Larry Conley, Dick Enberg, and Tom Hammonds at Keeneland in October 2016

Larry Conley, Dick Enberg, and Tom Hammonds at Keeneland in October 2016

Anne M. Eberhardt

Broadcaster Enberg Dies at 82

Enberg announced the first seven Breeders' Cups.

Beloved broadcaster Dick Enberg, who called the first seven editions of the Breeders' Cup, died Dec. 21 at his home in La Jolla, Calif. He was 82.

Enberg was known for his versatility, calling Super Bowls, World Series, NCAA Final Fours, Wimbledon, the Olympics, and many other top events. As Matt Bonesteel recalled in a Dec. 22 obituary in the Washington Post, Enberg once told the San Diego Union-Tribune that his most anxious moment involved horse racing when he lost his notes the night before the 1989 Breeders' Cup.
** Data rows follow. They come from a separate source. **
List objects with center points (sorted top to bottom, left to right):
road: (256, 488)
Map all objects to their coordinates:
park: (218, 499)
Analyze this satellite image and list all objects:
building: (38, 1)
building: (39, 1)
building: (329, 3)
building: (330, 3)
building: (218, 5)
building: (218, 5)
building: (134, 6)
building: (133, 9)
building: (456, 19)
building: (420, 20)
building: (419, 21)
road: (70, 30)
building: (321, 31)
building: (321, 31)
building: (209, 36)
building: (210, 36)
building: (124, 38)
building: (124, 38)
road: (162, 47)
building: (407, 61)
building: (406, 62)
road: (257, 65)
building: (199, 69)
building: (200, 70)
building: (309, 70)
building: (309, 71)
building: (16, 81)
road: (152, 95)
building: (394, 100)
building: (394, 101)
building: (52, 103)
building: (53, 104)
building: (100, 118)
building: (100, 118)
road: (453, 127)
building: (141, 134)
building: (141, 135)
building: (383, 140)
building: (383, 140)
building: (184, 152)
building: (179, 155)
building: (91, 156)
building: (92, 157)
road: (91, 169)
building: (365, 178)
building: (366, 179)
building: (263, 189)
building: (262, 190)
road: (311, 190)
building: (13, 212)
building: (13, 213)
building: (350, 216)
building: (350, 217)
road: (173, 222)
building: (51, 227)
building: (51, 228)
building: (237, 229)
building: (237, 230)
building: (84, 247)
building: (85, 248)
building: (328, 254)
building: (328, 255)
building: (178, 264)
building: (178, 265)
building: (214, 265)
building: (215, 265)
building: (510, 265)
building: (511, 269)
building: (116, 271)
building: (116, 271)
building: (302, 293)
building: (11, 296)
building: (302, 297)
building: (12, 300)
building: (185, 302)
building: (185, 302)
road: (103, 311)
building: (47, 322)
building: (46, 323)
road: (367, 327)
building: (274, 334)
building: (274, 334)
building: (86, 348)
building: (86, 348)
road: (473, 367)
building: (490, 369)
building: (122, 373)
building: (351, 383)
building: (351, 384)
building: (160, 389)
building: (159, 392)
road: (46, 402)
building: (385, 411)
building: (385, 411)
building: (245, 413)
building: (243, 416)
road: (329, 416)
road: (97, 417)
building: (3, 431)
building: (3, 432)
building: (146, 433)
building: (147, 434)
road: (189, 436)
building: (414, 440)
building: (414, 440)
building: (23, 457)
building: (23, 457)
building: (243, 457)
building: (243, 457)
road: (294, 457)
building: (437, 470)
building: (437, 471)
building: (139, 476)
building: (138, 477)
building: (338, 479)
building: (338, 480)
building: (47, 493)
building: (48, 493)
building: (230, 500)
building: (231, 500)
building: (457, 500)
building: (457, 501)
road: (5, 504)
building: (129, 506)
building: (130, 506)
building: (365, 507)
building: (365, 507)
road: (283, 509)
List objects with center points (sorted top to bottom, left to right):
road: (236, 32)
"That was the most anxious I'd ever seen him in his life. He was hyperventilating," his wife, Barbara, told the Union-Tribune in 2016. "We ended up calling the night maid staff to see if they threw them out. We went down and went through the trash. I was worried he was going to have a heart attack, he was worrying so much. But we came back to the room and pulled the blinds back and there was a little bay window. The maid must have moved them there while cleaning."
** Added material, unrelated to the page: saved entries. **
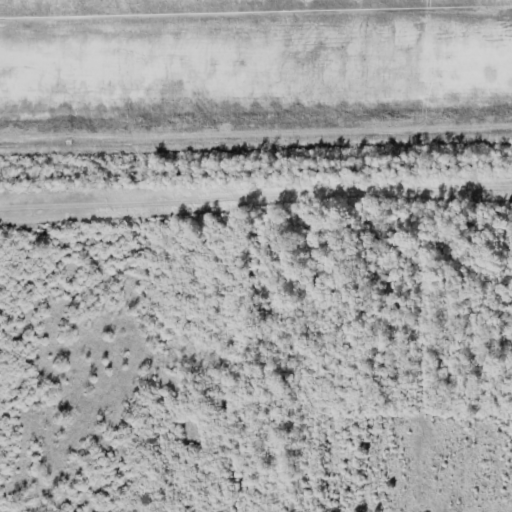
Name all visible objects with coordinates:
road: (256, 128)
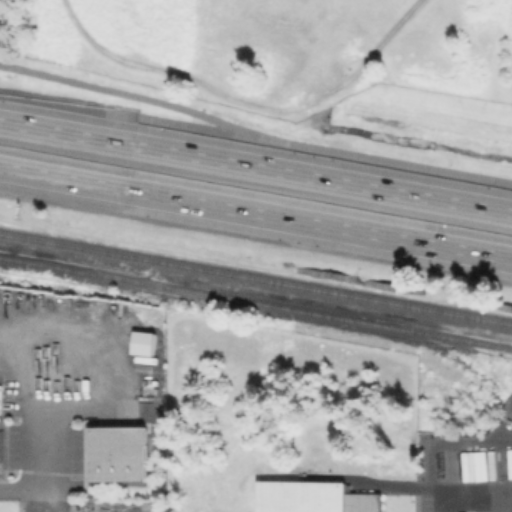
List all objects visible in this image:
road: (181, 124)
road: (59, 132)
road: (253, 134)
road: (315, 178)
road: (256, 211)
railway: (31, 235)
railway: (287, 281)
railway: (255, 303)
building: (142, 342)
building: (115, 453)
building: (115, 453)
road: (480, 491)
road: (506, 491)
road: (25, 492)
building: (303, 497)
building: (310, 497)
building: (365, 502)
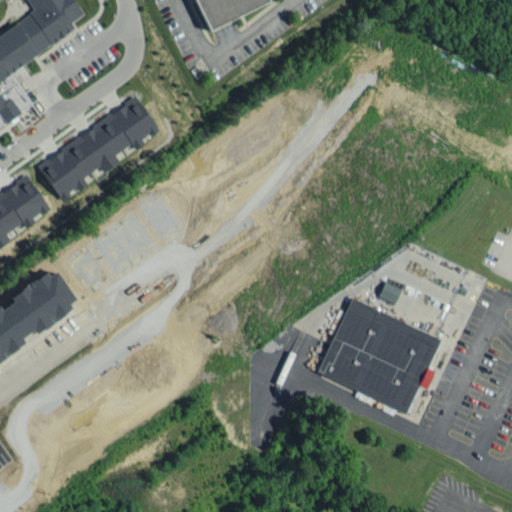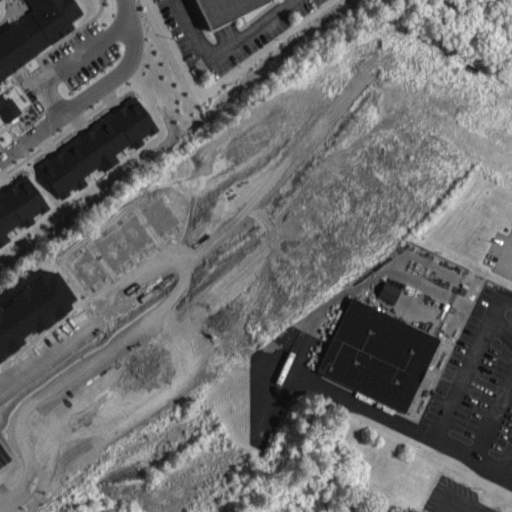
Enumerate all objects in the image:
building: (223, 9)
building: (27, 41)
road: (100, 44)
road: (227, 46)
road: (94, 96)
road: (56, 98)
building: (94, 148)
building: (19, 206)
building: (388, 292)
building: (32, 308)
building: (32, 308)
building: (376, 354)
road: (41, 362)
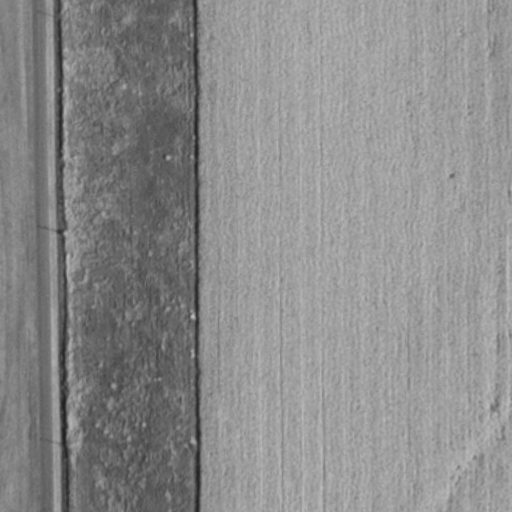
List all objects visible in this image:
road: (26, 256)
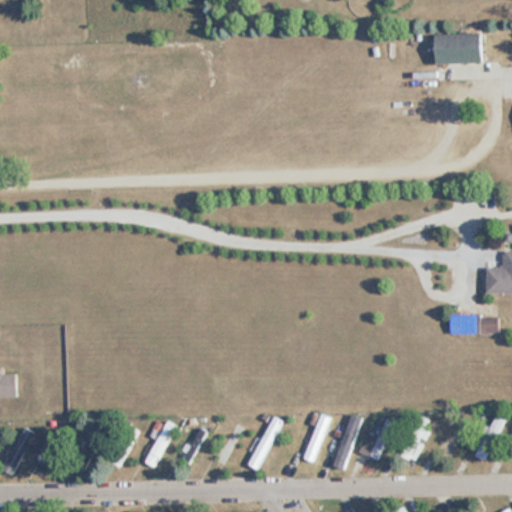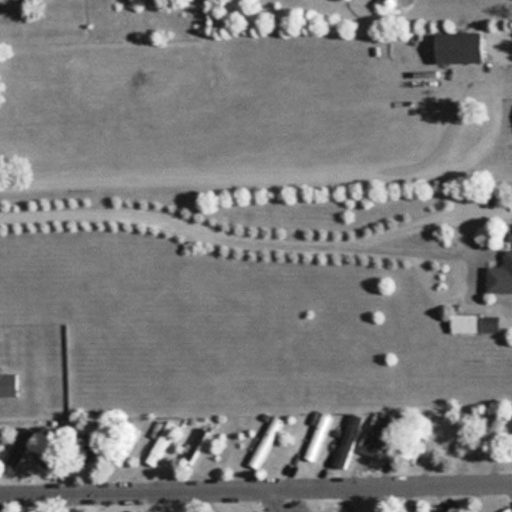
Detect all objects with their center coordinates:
building: (461, 47)
road: (331, 162)
road: (210, 233)
building: (500, 277)
building: (475, 323)
building: (8, 386)
building: (490, 436)
building: (317, 437)
building: (451, 437)
building: (417, 439)
building: (347, 440)
building: (377, 440)
building: (160, 443)
building: (229, 443)
building: (19, 450)
building: (103, 450)
building: (511, 453)
road: (256, 493)
road: (276, 502)
building: (401, 510)
building: (508, 510)
building: (438, 511)
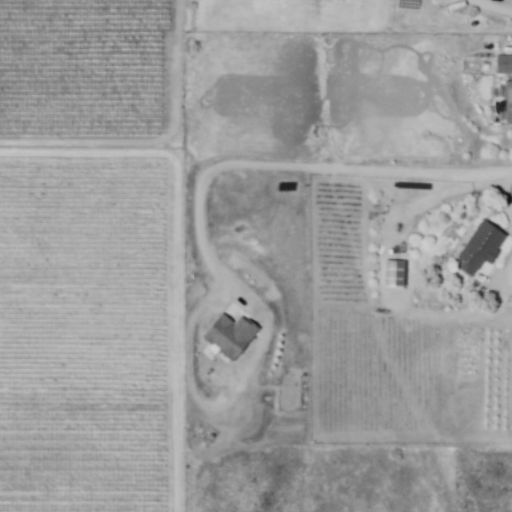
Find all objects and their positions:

Said Dick Enberg, "I was ready-to-cry kind of panicked."

In a statement, Breeders' Cup president and CEO Craig Fravel recalled the professionalism Enberg brought to those broadcasts as well as his love for horse racing.

"All of us who love sports and racing are greatly saddened today with the passing of Dick Enberg, one of America's greatest sports broadcasters and an even greater person, who exuded enormous warmth and respect for friends and fans in his wonderful life," Fravel said. "Dick hosted the first seven broadcasts of NBC's coverage of the Breeders' Cup, beginning with the unprecedented four-hour live program of the inaugural event from Hollywood Park in 1984. As with his remarkable proficiency and versatility in delivering play-by-play for the local teams in southern California, and for the many World Series, Super Bowls, and NCAA Final Fours he worked, Dick brought the same energy, passion, and knowledge of his craft to horse racing on the national stage.

"In addition to his professional duties, Dick was a devoted fan and Member of the Turf Club at Del Mar for many years. We were so very pleased to honor Dick just a few days prior to this year's first-ever Breeders' Cup at Del Mar with the Breeders' Cup Sports and Racing Excellence Award. It was a remarkable evening of tributes from his many friends, colleagues, and admirers who were there to salute his outstanding lifetime achievements. On behalf of all of us at the Breeders' Cup, we extend our deepest sympathies to Dick's wife, Barbara, and his extended family."